The regulator is expected to clarify that 5G roll-out is not likely to cause any disruption for airline operations, the people said, after international flight operations to the US were disrupted since C-band frequencies were put into service for 5G rollout in the US.
“There is no issue because the band identified for 5G rollout—3.3GHz to 3.6GHz—is much lower than the band used by airline altimeters that starts from 4.2Ghz. So, there is adequate buffer between the two bands," said one of the two people.
“The regulator is aware of the issue, but there is no cause for concern because of the gap between the two bands, clarification to the effect can be provided as well," the second person said. At present, Trai is holding consultations with stakeholders on price recommendations for 5G spectrum, which is set to come up for auctions. Stakeholders have time till 24 January to send in their comments, after which the regulator will hold an open-house discussion before coming out with its recommendations. The recommendations could include the clarification, one of the people said.
On Wednesday, Air India, along with many international airlines cancelled some flights to the US following the roll out of 5G services by leading carriers AT&T and Verizon.
Earlier this week, airlines wrote to the US aviation regulator warning of “major disruptions" including possible grounding of flights, caused by the 5G roll out scheduled to begin from 19 January, as it may disrupt an aircraft’s altimeter used for automated landings.
While US carriers have delayed their 5G rollout close to airports for the time being, the issue has been flagged by the Federation of Indian Pilots in a communication to the government in early January.
Cellular Operators Association of India (COAI), representing Indian telecom service providers, had said at that time that concerns over interference were unfounded.

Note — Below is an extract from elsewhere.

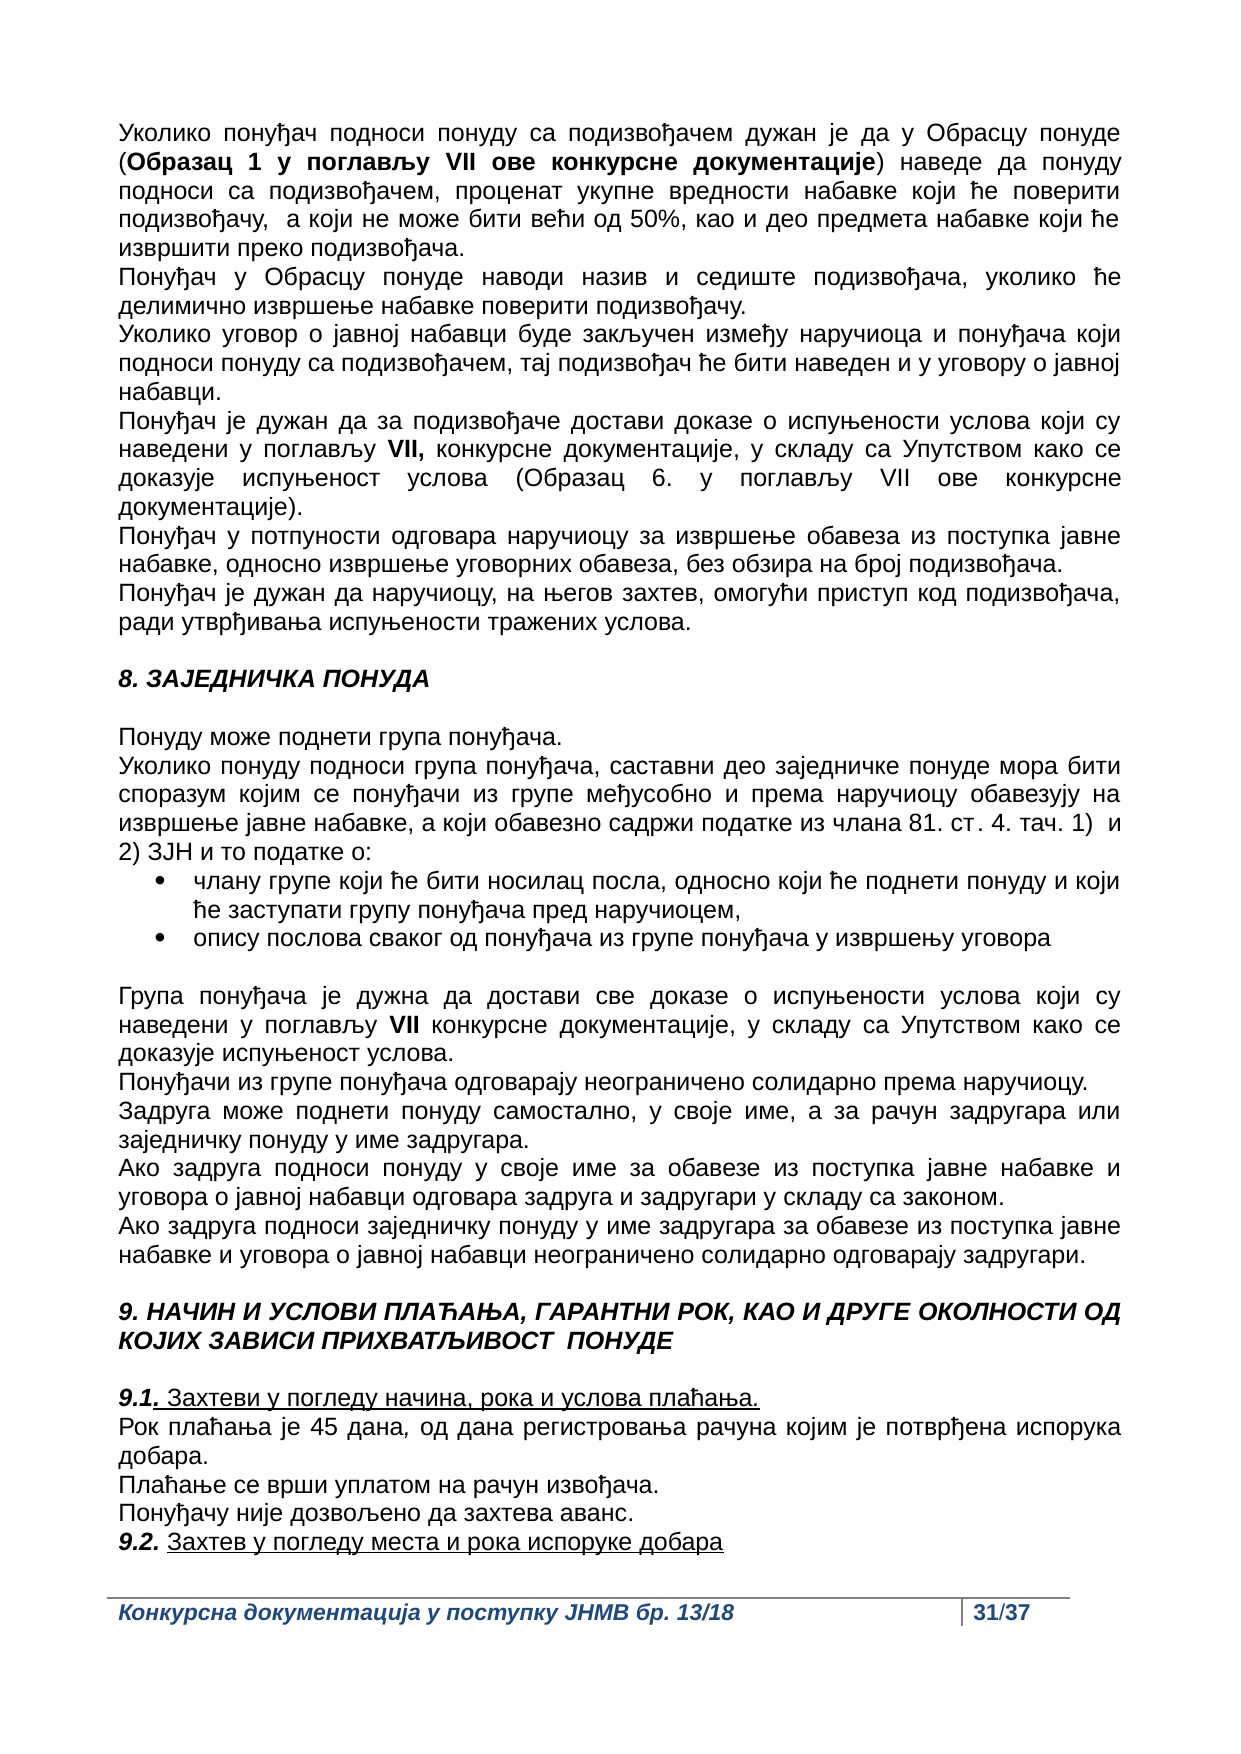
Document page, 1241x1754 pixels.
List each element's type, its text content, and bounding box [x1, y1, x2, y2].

“We understand the concerns raised by Federation of Indian Pilots, and the matter has been highlighted in the past as well wherein the authorities have found the issue of spectrum interference uncorroborated," S.P. Kochhar, director general, COAI, had said. “There is a gap of 530 MHz (between 3,670 MHz and 4200 MHz) in the transmission of frequencies. Thus, making it safe for 5G and aviation to coexist," he added.
Global airlines including Air India, Japan Airlines, Emirates and ANA, have either cancelled or revised flights to the US. A senior Air India official said the airline will suffer revenue losses as US is a key international market for it. “We are hopeful that the issue will be sorted in the coming weeks as the FAA marks more airports safe for Boeing 777 operations," he added. Air India has a fleet of 117 aircraft, including 14 Boeing 777 and 22 Boeing 787.